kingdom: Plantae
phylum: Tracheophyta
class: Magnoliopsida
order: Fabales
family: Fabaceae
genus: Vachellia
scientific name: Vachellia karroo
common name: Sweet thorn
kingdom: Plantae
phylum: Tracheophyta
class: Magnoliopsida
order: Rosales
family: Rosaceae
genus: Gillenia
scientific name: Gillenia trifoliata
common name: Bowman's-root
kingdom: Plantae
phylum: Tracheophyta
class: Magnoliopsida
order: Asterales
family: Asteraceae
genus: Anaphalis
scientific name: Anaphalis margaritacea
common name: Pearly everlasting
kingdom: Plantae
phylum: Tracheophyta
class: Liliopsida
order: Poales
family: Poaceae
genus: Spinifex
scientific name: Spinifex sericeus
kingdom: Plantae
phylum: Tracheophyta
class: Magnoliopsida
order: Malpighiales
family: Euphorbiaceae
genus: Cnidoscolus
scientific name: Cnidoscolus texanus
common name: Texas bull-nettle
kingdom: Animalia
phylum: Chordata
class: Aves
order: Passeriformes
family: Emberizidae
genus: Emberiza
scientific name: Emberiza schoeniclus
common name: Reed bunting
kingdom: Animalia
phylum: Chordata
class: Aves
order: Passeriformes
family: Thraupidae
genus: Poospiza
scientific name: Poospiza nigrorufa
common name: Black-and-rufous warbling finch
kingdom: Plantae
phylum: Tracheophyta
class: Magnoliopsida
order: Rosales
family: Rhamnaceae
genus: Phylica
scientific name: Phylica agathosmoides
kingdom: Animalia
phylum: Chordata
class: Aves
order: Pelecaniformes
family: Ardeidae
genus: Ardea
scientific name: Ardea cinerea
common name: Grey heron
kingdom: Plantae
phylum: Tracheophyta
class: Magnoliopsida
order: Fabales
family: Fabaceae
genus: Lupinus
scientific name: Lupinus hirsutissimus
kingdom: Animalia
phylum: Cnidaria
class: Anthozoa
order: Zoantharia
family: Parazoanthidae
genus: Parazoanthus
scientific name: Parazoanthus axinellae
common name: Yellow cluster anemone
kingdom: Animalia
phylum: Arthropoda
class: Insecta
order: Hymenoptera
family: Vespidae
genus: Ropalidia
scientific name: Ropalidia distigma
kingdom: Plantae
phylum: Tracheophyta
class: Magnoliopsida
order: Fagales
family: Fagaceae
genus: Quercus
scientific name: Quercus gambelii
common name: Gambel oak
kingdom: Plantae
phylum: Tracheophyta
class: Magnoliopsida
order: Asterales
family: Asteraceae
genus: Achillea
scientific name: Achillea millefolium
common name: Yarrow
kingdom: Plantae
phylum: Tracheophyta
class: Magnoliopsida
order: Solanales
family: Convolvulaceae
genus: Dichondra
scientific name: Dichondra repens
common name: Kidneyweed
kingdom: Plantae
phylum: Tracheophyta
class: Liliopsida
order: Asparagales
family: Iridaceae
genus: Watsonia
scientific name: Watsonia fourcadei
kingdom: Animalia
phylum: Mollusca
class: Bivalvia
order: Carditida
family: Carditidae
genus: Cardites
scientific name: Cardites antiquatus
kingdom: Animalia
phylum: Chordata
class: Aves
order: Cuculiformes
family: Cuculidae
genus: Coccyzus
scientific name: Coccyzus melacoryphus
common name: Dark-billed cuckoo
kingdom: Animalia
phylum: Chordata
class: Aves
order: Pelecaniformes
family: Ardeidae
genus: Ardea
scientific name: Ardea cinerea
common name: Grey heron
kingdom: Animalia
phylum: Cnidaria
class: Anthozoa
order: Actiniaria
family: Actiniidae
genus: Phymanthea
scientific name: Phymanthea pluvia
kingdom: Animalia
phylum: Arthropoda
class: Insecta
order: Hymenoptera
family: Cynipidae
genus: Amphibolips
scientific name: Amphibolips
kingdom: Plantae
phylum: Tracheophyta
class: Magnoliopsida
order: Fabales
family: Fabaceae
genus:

• • • •

▸ Requirements
Put every line from all the records above into one numbered list, omitting any blank lines.

▸ Answer in full
1. kingdom: Plantae
2. phylum: Tracheophyta
3. class: Magnoliopsida
4. order: Fabales
5. family: Fabaceae
6. genus: Vachellia
7. scientific name: Vachellia karroo
8. common name: Sweet thorn
9. kingdom: Plantae
10. phylum: Tracheophyta
11. class: Magnoliopsida
12. order: Rosales
13. family: Rosaceae
14. genus: Gillenia
15. scientific name: Gillenia trifoliata
16. common name: Bowman's-root
17. kingdom: Plantae
18. phylum: Tracheophyta
19. class: Magnoliopsida
20. order: Asterales
21. family: Asteraceae
22. genus: Anaphalis
23. scientific name: Anaphalis margaritacea
24. common name: Pearly everlasting
25. kingdom: Plantae
26. phylum: Tracheophyta
27. class: Liliopsida
28. order: Poales
29. family: Poaceae
30. genus: Spinifex
31. scientific name: Spinifex sericeus
32. kingdom: Plantae
33. phylum: Tracheophyta
34. class: Magnoliopsida
35. order: Malpighiales
36. family: Euphorbiaceae
37. genus: Cnidoscolus
38. scientific name: Cnidoscolus texanus
39. common name: Texas bull-nettle
40. kingdom: Animalia
41. phylum: Chordata
42. class: Aves
43. order: Passeriformes
44. family: Emberizidae
45. genus: Emberiza
46. scientific name: Emberiza schoeniclus
47. common name: Reed bunting
48. kingdom: Animalia
49. phylum: Chordata
50. class: Aves
51. order: Passeriformes
52. family: Thraupidae
53. genus: Poospiza
54. scientific name: Poospiza nigrorufa
55. common name: Black-and-rufous warbling finch
56. kingdom: Plantae
57. phylum: Tracheophyta
58. class: Magnoliopsida
59. order: Rosales
60. family: Rhamnaceae
61. genus: Phylica
62. scientific name: Phylica agathosmoides
63. kingdom: Animalia
64. phylum: Chordata
65. class: Aves
66. order: Pelecaniformes
67. family: Ardeidae
68. genus: Ardea
69. scientific name: Ardea cinerea
70. common name: Grey heron
71. kingdom: Plantae
72. phylum: Tracheophyta
73. class: Magnoliopsida
74. order: Fabales
75. family: Fabaceae
76. genus: Lupinus
77. scientific name: Lupinus hirsutissimus
78. kingdom: Animalia
79. phylum: Cnidaria
80. class: Anthozoa
81. order: Zoantharia
82. family: Parazoanthidae
83. genus: Parazoanthus
84. scientific name: Parazoanthus axinellae
85. common name: Yellow cluster anemone
86. kingdom: Animalia
87. phylum: Arthropoda
88. class: Insecta
89. order: Hymenoptera
90. family: Vespidae
91. genus: Ropalidia
92. scientific name: Ropalidia distigma
93. kingdom: Plantae
94. phylum: Tracheophyta
95. class: Magnoliopsida
96. order: Fagales
97. family: Fagaceae
98. genus: Quercus
99. scientific name: Quercus gambelii
100. common name: Gambel oak
101. kingdom: Plantae
102. phylum: Tracheophyta
103. class: Magnoliopsida
104. order: Asterales
105. family: Asteraceae
106. genus: Achillea
107. scientific name: Achillea millefolium
108. common name: Yarrow
109. kingdom: Plantae
110. phylum: Tracheophyta
111. class: Magnoliopsida
112. order: Solanales
113. family: Convolvulaceae
114. genus: Dichondra
115. scientific name: Dichondra repens
116. common name: Kidneyweed
117. kingdom: Plantae
118. phylum: Tracheophyta
119. class: Liliopsida
120. order: Asparagales
121. family: Iridaceae
122. genus: Watsonia
123. scientific name: Watsonia fourcadei
124. kingdom: Animalia
125. phylum: Mollusca
126. class: Bivalvia
127. order: Carditida
128. family: Carditidae
129. genus: Cardites
130. scientific name: Cardites antiquatus
131. kingdom: Animalia
132. phylum: Chordata
133. class: Aves
134. order: Cuculiformes
135. family: Cuculidae
136. genus: Coccyzus
137. scientific name: Coccyzus melacoryphus
138. common name: Dark-billed cuckoo
139. kingdom: Animalia
140. phylum: Chordata
141. class: Aves
142. order: Pelecaniformes
143. family: Ardeidae
144. genus: Ardea
145. scientific name: Ardea cinerea
146. common name: Grey heron
147. kingdom: Animalia
148. phylum: Cnidaria
149. class: Anthozoa
150. order: Actiniaria
151. family: Actiniidae
152. genus: Phymanthea
153. scientific name: Phymanthea pluvia
154. kingdom: Animalia
155. phylum: Arthropoda
156. class: Insecta
157. order: Hymenoptera
158. family: Cynipidae
159. genus: Amphibolips
160. scientific name: Amphibolips
161. kingdom: Plantae
162. phylum: Tracheophyta
163. class: Magnoliopsida
164. order: Fabales
165. family: Fabaceae
166. genus:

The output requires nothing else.